Grey Water

It was the last Thursday of August, and my husband was working late. I took a moment between bedtimes to flip through the latest fold-out map from National Geographic. It was an illustration of how our continents' coasts would change if all the world's ice were to melt into the sea. I browsed with morbid fascination at the sheer amount of human habitation engulfed by such a swollen ocean: Venice, Stockholm, Beijing, Tokyo, most of the major centres along America's eastern seaboard, huge swaths of eastern Mexico and Brazil, most of the Netherlands and Bangladesh, and so much more, lost under the blue.

I thought back to that map a few hours later when I found myself standing in water where there's long been dry land, or, more specifically, dry linoleum tile and carpet. As I rushed around my finished basement, unplugging appliances and draping cables over table-top stereo equipment, I was struck by the deception of that still and serenely painted blue. That melt-water wouldn't creep forward in lovely shades of aquamarine, I thought, now helping my husband keep up with the murky tide flowing steadily from the laundry room, they would come like this, grey-brown with the residue of all the terrain they submerged before they came to swirl about your ankles. The beaches and grasslands of river banks, the asphalt and concrete of city-scapes, whatever pestilence adheres to the inner walls of sewer pipes overwhelmed by rain and flowing backwards into basements - ugh. Don't think, just bail.

It's amazing the calm industry that can come across a soul submerged in a small-scale catastrophe. My husband and I, two people who usually stand paralyzed in the face of the endless mundane list of home-owner to-dos, remained mobile and productive throughout the night of our little crisis. The pictures don't get hung and the baseboards aren't reglued, but it only took one trip to assess that my husband could most efficiently haul water up the stairs and out to the alley if our rubbermaid garbage bin was one-third full.  As the waters receded and clean-up began, our priorities remained clear: keep dry what's still dry, get rid of what's wet. The laundry got sorted with incredible ease when dampness was the only divider. Boxes we hadn't gotten around to unpacking in our two-and-half-years residence were finally emptied and sorted. Books and papers we should have parted with long ago finally left our possession. There's nothing like seeing old things soaked in contaminated water to make you decide whether you really still needed them anyways. Transcripts, yes. Illegible class notes, no.

I had to laugh a couple days later when a friend asked over Facebook "when's the last time you took a deep breath and did something you never thought you could do?" My answer, Thursday. I never thought I'd spend an hour scooping up sewer water with a honey pail while wearing white pajamas. I never thought I'd be watching a small rubbish bin swirl gracefully in the current over our carpet like a scene out of American Beauty and wishing for the leisure to film it. I suppose it was technically Friday by the time I was ripping up my wedding album - the pictures were salvageable, the proof book was not - but by then I'd learned not to inhale too deeply.

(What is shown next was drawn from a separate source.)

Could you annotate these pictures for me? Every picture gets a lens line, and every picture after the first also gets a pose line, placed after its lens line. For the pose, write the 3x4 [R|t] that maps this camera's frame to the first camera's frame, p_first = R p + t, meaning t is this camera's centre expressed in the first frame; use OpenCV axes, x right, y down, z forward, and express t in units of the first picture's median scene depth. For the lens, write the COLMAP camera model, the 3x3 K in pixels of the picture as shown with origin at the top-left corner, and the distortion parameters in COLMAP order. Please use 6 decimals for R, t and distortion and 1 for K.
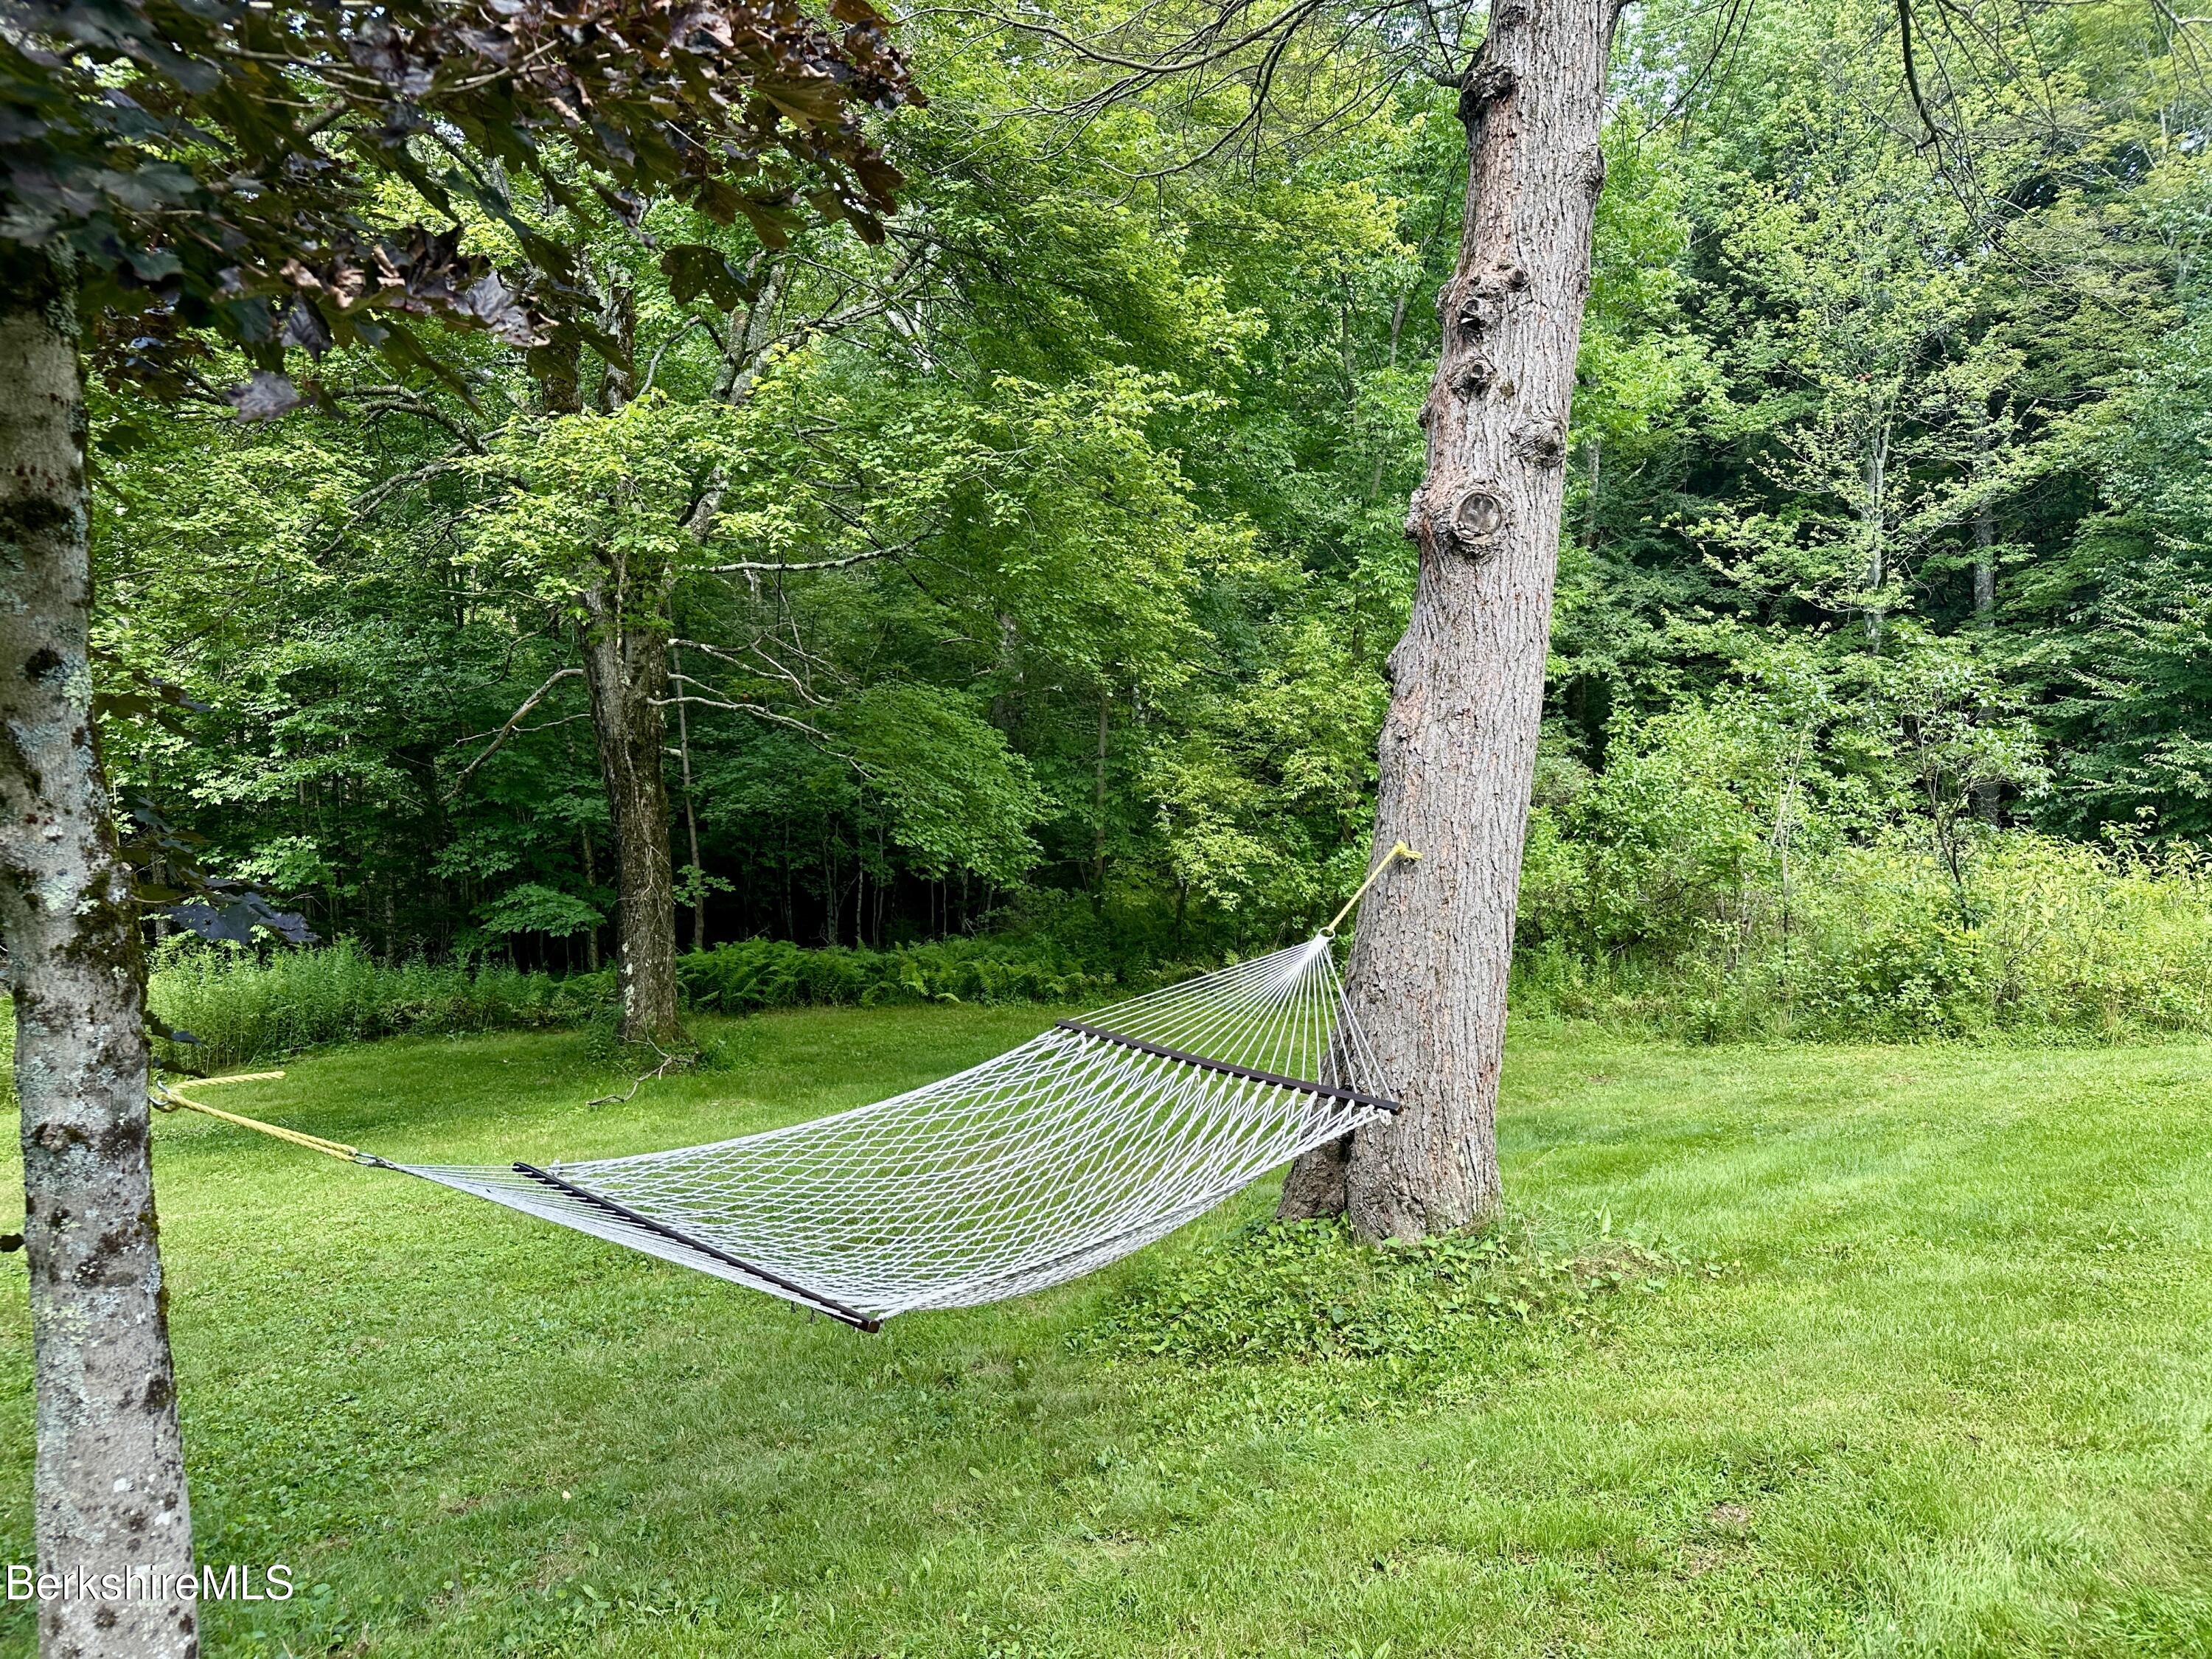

I kept telling myself this is no High River. The water came in inches, not feet, and receded within hours rather than standing stagnant for days. Help was a phone call and a 15 minute drive away, in the form of my father-in-law and his shop vac, and insurance called back before the sun rose on our midnight misadventure. The deconstruction crew was hard at work the next morning and done the bulk of the clean-up before we'd gone to bed. And throughout the noise of extraction, the humidity of the power wash, and the smell of the decontaminate that had me wondering if I'd be giving birth to a three-headed baby with a compromised metabolism, our house remained a relatively safe and livable place. Our main floor swelled with belongings and dirt tracked from downstairs, but it only took three friends and one Saturday to absorb the things we'd need, box up the things we didn't, and clean up the slew of germs on our floors and counters. Vexing, very. Disastrous, not quite.

While our storage reorganization is hardly ideal, we were surprised how much space we weren't efficiently using. The pantry is now conveniently located steps from the kitchen instead of down the stairs, a fair trade-off for towels on a different floor than the bathroom. Our overly large playroom/guestroom works comfortably enough as an office/tv room, allowing both a tidy quite place for post-child-bedtime relaxing and a room with a door to prevent the theme songs of juvenile audio-visual entertainment from implanting themselves in parental brains.  The new toyroom is a little cramped, but that just keeps it from getting hopelessly messy. After all, necessity is the father of invention, and a wondrous motivator to boot. 

We're now bobbing in the windless sea of waiting on insurance. Deconstruction is first priority, restoration work is not. Our ruined furniture is finally gone, but the list documenting it is somewhere in transit. We've replaced a couple things, but won't do more until we know how much we'll be reimbursed. The kids don't seem to mind that we took the school year at a stumble. This new normal is settling out okay. So we'll wait, and try to be thankful that we're not stuck treading water. For while we're down one lovely basement, there's no mold setting in.